Miami Dolphins

Exploring the bell that didn’t ring: Why the Dolphins passed on safeties in the draft

Defensive back Marcus Maye runs through a drill during Florida's NFL Pro Day in late March.
Defensive back Marcus Maye runs through a drill during Florida's NFL Pro Day in late March. AP

Matt Burke is going to get every opportunity to succeed in his new job.

Just check the Dolphins’ 2017 draft class.

The linebackers coach-turned-defensive coordinator, who took over after Vance Joseph bolted to Denver, had a dream weekend.

Five of Miami’s seven picks were on his side of the ball, including the first three.

“He became a permanent member of the personnel department,” Mike Tannenbaum joked late Saturday. “I think we saw on TV that we were the last team to take an offensive player. I think Matt sees that as the start of something, not an aberration.”

But if you could allow Burke one quibble, it would probably be this:

Their secondary remained largely unchanged. Yes, the Dolphins added cornerback Cordrea Tankersley in Round 3, but he would need to leap-frog at least two players who started games in 2016 to see the field this year.

And despite using at least six of their 30 on-campus visits on safeties, the Dolphins didn’t take one all weekend.

“For us, it was how the board fell,” Dolphins general manager Chris Grier explained. “We had the opportunity to take the players we liked. ... We are always looking to add and upgrade the speed, the size and the athletic ability on the defensive side, so we felt that at that point, it wasn’t anything that we planned not to take any. It’s just the way the board fell.”

Perhaps. But they also made conscious decisions to take players of more pressing need when safeties who visited were available.


▪  Pick 22: Hard to fault the Dolphins here. They were stunned that Missouri pass rusher Charles Harris fell to them in the first round, and didn’t think twice about turning in the card. But in the weeks leading up the draft, they gave at least some consideration to taking Florida safety Marcus Maye, whom the Jets selected early in the second round.

▪  Pick 54: Grier phoned in the name Raekwon McMillan, a linebacker from Ohio State, who could beat out Koa Misi for the starting SAM linebacker spot. Two picks later, the Raiders took Connecticut safety Obi Melifonwu. And N.C. State defensive back Josh Jones — who, like Melinfonwu, visited Davie in recent weeks — came off the board later in the second round.

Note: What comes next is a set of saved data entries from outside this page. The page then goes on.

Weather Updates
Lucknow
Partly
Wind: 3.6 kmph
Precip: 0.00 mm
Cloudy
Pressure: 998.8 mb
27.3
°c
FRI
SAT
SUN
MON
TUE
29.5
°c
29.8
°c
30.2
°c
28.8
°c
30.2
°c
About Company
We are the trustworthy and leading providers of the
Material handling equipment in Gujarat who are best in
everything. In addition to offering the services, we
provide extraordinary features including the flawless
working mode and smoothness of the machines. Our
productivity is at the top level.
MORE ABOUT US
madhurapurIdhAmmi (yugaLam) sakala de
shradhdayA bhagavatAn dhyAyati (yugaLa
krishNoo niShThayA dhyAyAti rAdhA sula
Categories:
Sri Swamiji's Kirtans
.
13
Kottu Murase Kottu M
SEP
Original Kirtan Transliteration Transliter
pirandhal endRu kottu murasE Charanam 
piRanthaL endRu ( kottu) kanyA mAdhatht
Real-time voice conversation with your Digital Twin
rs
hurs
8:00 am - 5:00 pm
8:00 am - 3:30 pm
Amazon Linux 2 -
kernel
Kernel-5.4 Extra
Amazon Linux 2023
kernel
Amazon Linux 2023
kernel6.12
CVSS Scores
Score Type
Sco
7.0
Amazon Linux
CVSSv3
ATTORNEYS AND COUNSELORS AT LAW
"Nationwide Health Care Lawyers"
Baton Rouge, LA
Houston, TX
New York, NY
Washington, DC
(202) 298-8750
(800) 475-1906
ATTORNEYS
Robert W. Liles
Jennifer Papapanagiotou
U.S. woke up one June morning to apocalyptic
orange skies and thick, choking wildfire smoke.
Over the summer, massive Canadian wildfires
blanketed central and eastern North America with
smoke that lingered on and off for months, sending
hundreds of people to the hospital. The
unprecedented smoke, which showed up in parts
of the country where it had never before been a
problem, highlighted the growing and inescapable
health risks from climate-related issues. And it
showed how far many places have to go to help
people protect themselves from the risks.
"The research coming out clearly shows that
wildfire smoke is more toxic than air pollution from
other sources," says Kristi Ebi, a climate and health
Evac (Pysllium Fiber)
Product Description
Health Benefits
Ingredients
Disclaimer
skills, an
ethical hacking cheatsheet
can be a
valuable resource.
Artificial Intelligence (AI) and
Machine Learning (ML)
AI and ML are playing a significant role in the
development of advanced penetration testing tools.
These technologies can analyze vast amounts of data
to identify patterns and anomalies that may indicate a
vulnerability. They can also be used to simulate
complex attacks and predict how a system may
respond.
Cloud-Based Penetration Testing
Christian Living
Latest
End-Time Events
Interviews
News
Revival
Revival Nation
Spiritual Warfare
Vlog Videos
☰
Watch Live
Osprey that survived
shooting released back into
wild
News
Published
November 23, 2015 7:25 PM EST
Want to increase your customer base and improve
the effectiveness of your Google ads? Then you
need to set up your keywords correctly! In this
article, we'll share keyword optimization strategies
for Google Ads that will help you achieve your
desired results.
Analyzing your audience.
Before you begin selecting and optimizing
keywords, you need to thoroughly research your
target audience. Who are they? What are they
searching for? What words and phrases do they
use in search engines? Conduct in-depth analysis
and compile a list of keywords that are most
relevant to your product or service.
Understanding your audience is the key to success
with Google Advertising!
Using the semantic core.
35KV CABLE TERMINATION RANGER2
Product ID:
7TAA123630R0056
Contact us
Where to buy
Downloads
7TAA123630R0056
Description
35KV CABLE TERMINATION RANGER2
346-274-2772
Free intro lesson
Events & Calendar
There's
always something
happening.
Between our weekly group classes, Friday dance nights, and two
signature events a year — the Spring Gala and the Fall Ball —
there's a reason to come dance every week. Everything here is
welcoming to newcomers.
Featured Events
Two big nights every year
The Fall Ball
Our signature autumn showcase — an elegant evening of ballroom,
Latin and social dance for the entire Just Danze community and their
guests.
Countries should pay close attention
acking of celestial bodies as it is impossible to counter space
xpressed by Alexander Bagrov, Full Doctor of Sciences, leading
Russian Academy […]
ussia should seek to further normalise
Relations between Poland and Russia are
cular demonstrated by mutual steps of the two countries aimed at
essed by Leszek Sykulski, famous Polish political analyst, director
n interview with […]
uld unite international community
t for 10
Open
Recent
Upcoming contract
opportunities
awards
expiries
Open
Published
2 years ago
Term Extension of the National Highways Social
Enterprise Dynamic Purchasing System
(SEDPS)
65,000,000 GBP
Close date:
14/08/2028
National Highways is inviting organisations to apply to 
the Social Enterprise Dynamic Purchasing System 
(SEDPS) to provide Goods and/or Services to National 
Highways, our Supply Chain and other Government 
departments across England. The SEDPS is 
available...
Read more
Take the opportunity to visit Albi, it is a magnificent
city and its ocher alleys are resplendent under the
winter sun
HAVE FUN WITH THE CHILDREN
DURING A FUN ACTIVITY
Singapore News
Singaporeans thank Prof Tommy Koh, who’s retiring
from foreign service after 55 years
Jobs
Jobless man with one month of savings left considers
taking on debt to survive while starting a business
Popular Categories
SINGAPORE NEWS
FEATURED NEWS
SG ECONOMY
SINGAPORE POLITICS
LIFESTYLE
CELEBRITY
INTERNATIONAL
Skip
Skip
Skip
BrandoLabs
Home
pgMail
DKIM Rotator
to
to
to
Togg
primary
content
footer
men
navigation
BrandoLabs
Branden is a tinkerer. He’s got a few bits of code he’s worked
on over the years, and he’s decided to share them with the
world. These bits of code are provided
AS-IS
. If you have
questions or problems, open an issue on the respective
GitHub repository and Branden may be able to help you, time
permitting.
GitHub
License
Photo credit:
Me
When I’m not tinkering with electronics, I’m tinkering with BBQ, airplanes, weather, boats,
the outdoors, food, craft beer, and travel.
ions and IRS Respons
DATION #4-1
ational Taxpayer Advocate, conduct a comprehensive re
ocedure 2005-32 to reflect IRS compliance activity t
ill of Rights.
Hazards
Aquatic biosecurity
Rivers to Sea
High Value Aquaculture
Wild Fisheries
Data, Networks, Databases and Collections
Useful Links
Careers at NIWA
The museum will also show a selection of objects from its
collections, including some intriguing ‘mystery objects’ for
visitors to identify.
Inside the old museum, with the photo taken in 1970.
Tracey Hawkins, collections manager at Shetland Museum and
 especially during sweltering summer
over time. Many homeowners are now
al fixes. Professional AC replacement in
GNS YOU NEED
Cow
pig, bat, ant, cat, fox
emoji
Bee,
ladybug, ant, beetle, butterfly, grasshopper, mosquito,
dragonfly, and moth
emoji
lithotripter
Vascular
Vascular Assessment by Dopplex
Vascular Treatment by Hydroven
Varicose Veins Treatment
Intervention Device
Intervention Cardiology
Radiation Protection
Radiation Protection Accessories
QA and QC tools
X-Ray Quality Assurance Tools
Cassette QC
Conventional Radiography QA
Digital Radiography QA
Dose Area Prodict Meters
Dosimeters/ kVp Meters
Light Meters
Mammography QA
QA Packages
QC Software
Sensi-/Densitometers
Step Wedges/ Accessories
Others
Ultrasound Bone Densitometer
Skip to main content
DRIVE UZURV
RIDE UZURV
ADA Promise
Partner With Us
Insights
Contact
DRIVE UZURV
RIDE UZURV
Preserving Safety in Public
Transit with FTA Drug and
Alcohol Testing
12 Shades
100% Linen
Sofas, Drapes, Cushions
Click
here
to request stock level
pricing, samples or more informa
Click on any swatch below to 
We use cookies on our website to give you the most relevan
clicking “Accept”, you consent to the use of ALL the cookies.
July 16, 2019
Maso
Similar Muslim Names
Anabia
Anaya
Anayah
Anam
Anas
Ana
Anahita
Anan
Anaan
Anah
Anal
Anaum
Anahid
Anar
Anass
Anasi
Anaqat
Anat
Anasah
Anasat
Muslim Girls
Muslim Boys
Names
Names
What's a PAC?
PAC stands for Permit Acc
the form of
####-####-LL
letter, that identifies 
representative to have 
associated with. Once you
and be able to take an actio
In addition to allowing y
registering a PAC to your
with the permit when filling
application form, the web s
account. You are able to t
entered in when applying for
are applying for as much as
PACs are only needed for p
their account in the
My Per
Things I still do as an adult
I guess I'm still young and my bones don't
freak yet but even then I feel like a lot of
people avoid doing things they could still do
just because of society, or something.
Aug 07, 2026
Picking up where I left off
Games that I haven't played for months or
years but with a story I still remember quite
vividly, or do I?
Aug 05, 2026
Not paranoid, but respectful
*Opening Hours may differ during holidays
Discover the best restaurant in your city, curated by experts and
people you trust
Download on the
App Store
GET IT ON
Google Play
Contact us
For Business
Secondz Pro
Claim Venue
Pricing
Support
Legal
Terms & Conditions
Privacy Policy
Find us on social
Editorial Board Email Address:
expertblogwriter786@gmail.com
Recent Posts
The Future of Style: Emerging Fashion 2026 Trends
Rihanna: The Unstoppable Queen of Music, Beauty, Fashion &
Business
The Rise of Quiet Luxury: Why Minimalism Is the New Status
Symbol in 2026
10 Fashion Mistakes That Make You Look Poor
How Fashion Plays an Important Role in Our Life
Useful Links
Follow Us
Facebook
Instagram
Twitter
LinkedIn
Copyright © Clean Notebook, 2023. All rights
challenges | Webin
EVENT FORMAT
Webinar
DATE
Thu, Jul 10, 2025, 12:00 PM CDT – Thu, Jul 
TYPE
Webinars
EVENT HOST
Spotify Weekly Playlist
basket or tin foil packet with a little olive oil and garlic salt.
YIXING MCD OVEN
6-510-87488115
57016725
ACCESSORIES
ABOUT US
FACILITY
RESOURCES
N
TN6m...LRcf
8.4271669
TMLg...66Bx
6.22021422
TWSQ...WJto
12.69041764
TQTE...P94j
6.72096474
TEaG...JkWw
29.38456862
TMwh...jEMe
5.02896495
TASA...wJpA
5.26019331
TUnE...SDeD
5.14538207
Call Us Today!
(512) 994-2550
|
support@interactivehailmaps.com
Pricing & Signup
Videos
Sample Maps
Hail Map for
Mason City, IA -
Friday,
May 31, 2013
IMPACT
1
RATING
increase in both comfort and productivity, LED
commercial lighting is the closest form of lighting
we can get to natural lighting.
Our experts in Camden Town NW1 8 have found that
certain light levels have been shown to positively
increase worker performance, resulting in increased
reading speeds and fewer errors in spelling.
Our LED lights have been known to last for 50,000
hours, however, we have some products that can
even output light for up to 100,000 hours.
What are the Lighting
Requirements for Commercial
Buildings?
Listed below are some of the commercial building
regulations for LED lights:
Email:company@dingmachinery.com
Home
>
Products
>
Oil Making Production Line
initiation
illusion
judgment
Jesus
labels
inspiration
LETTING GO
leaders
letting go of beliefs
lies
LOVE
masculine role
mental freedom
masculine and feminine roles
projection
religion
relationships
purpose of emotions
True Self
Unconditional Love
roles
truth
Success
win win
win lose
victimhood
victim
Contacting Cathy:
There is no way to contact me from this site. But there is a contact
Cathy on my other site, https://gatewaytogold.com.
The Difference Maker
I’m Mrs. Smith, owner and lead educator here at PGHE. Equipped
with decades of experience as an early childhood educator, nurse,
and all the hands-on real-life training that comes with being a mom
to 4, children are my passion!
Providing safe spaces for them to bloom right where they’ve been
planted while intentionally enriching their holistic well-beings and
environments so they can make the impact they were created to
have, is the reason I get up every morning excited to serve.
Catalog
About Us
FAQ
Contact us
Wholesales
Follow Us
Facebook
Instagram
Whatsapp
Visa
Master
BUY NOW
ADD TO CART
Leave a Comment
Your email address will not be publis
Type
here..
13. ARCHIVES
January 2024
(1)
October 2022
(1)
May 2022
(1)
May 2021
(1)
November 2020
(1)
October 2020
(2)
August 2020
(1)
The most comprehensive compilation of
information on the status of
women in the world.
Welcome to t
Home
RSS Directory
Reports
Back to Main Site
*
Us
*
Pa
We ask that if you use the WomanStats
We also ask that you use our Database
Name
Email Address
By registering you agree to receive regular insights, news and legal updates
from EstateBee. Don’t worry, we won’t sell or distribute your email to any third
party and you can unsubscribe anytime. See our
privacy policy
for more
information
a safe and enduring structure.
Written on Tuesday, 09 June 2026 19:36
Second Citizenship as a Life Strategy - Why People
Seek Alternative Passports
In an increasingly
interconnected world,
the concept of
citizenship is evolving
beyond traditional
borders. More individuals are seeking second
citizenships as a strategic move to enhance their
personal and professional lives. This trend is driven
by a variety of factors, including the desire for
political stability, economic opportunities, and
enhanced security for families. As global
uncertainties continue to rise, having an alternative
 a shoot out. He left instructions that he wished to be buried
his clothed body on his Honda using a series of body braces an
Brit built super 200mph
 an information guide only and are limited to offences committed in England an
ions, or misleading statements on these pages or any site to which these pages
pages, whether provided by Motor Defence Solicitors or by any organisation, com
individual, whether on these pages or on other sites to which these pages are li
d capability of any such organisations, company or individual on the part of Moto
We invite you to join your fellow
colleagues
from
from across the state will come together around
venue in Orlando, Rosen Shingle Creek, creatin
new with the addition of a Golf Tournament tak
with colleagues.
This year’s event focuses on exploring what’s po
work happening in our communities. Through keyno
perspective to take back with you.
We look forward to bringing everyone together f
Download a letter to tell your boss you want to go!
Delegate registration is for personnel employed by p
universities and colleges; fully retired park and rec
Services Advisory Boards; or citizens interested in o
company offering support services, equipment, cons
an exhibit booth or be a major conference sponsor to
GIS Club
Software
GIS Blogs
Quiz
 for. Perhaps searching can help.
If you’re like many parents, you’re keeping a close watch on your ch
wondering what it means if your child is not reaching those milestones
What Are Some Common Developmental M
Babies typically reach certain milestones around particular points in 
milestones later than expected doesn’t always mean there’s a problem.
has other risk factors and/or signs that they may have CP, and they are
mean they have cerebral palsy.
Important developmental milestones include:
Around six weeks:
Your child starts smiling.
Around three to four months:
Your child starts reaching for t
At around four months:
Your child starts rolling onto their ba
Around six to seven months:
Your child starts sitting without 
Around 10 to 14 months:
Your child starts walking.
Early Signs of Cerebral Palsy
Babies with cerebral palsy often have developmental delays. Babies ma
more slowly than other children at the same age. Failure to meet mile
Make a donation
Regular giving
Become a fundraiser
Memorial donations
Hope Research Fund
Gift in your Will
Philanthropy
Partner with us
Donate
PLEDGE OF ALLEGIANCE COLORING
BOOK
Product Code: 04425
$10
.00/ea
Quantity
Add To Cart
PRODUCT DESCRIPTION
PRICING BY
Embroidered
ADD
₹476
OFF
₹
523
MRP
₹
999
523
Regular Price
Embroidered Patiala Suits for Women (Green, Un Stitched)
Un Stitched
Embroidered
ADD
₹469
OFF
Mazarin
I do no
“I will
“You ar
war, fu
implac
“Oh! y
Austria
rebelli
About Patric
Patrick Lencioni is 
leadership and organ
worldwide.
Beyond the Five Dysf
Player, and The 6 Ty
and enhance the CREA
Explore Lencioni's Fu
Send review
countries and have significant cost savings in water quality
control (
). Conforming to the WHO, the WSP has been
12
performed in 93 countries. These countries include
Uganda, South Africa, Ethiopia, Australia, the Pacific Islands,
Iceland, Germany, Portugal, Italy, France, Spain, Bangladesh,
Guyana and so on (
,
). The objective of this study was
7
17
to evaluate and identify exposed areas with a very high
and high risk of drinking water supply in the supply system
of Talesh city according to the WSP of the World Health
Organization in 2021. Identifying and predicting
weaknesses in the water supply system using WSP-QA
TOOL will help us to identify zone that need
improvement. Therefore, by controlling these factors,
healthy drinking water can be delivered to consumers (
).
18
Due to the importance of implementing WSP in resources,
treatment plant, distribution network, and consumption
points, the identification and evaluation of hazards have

▪  Pick 97: If the Dolphins truly loved hybrid defensive back Shaquill Griffin, who went 90th to Seattle, they could have traded up to get him. Instead, Grier stayed put and took Tankeresley, a gifted but still raw corner out of Central Florida. A group of scouts caught University of Miami’s Rayshawn Jenkins at his pro day, but passed up on him, too. Jenkins went early in Round 4.

▪  The Dolphins also could have had BYU’s Kai Nacua, another visitor to Davie, in any round, but passed each time. Nacua ultimately signed a rookie free agent contract with the Browns.

“Sometimes with the 30-visits, it’s a way for us to eliminate a player as well,” Tannenbaum explained. “Just because they’re in the building doesn’t mean … Sometimes that’s just going to solidify a position or a concern that we have. Sometimes it’s a positive, sometimes it’s ‘Hey, this isn’t going to be a good fit,’ and we’re going to move on. Sometimes we bring a guy in, we think he may be a free agent and we want to start recruiting him. Sometimes these 30-visits serve more than one purpose.”

The Dolphins did add at least one safety over the weekend: Georgia’s Maurice Smith, who signed as a rookie free agent.

But to think he’ll unseat Nate Allen, or eventually T.J. McDonald, in the starting lineup is a stretch.

Short of a trade or a picking up a starting safety via the waiver wire — both unlikely at this point — Burke will have to work with what he has in 2017.